Questo batterio è stato scoperto già nel 2007 nell’isola di Deokjeok nel Mar Giallo da H. Kim e dai suoi collaboratori. I ricercatori studiandone il genoma hanno concluso che si trattava di una specie nuova e lo hanno chiamato Marinobacterium litorale. Il genere era conosciuto da tempo, e molte delle specie in esso incluse hanno la capacità di vivere in ambienti estremi e di metabolizzare gli idrocarburi.

 

Gli idrocarburi che compongono il petrolio hanno, come avviene per tutte le sostanze organiche naturali, degli organismi che li utilizzano nel loro metabolismo come risorse: batteri, funghi, alghe. In particolare, alcuni batteri che vivono in ambienti difficili per la vita, chiamati anche estremofili, hanno un metabolismo che li rende particolarmente efficaci nel ripulire gli ambienti con scarso ossigeno e inquinati da idrocarburi.

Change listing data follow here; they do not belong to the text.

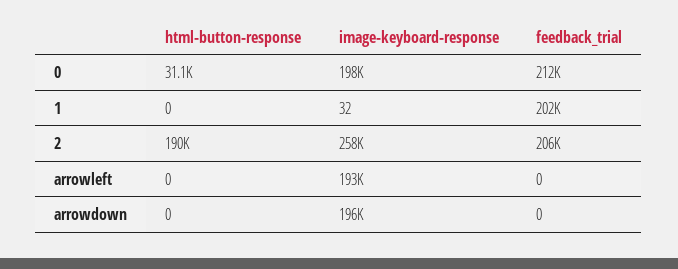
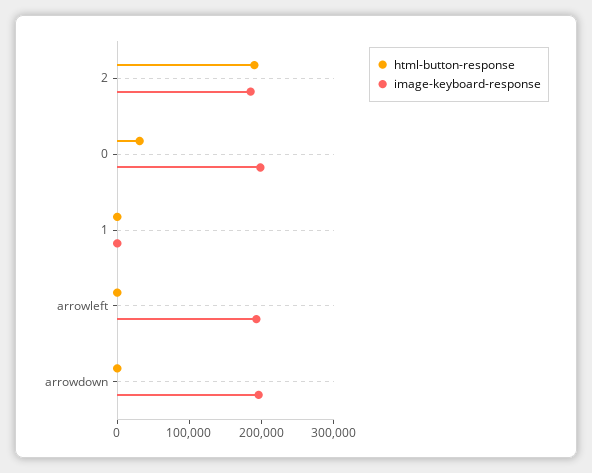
feedback_trial, 0: 212000 -> none
feedback_trial, 1: 202000 -> none
image-keyboard-response, 2: 258000 -> 180000
feedback_trial, 2: 206000 -> none
feedback_trial, arrowleft: 0 -> none
feedback_trial, arrowdown: 0 -> none

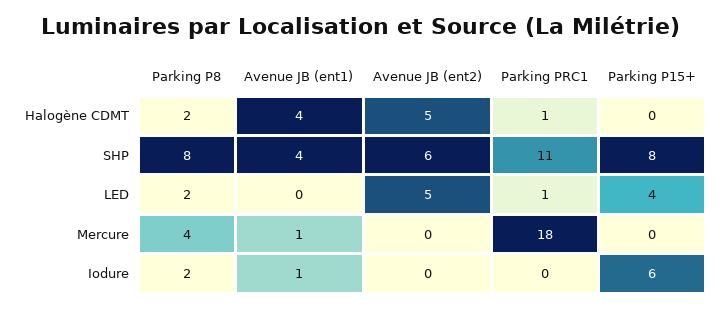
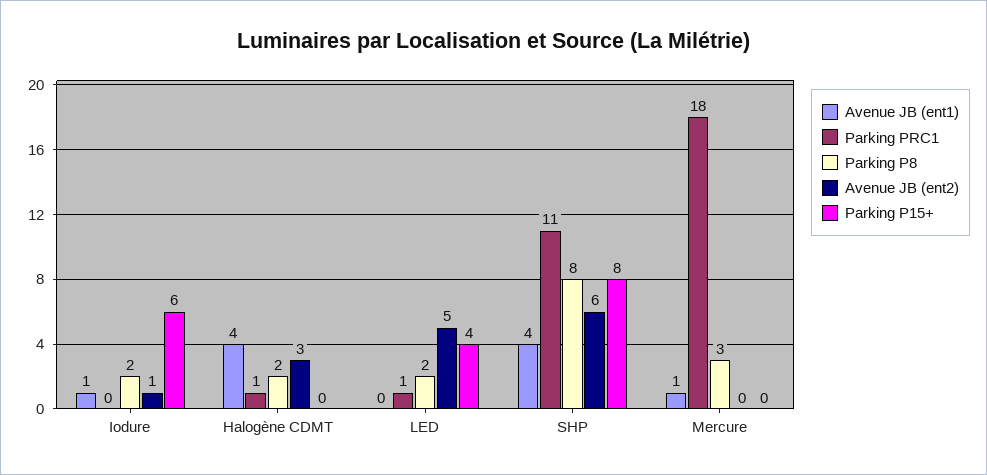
Avenue JB (ent2), Halogène CDMT: 5 -> 3
Parking P8, Mercure: 4 -> 3
Avenue JB (ent2), Iodure: 0 -> 1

L’industria che si dedica alla pulizia di spiagge inquinate da queste sostanze, ma anche di superfici sporche di bitume e di prodotti oleosi (motori di navi, di centrali energetiche, ecc.), da tempo alleva in laboratorio questi batteri e poi ne vende le spore o le colonie debitamente trattate per la conservazione e la commercializzazione.

 

Questa scoperta conferma un dato da tempo conosciuto dagli ecologi: i prodotti organici naturali hanno sempre organismi utilizzatori che li degradano e li riciclano, evitandone così l’accumulo che limita la vita di altre specie. Una lezione che l’uomo dovrebbe imparare e attuare nell’uso e nel riuso delle risorse naturali e nell’evitare di costruire prodotti di sintesi, come molte sostanze plastiche, che non sono “consumate” dagli organismi naturali e, di conseguenza, si accumulano, limitando gli spazi e le risorse per altri organismi.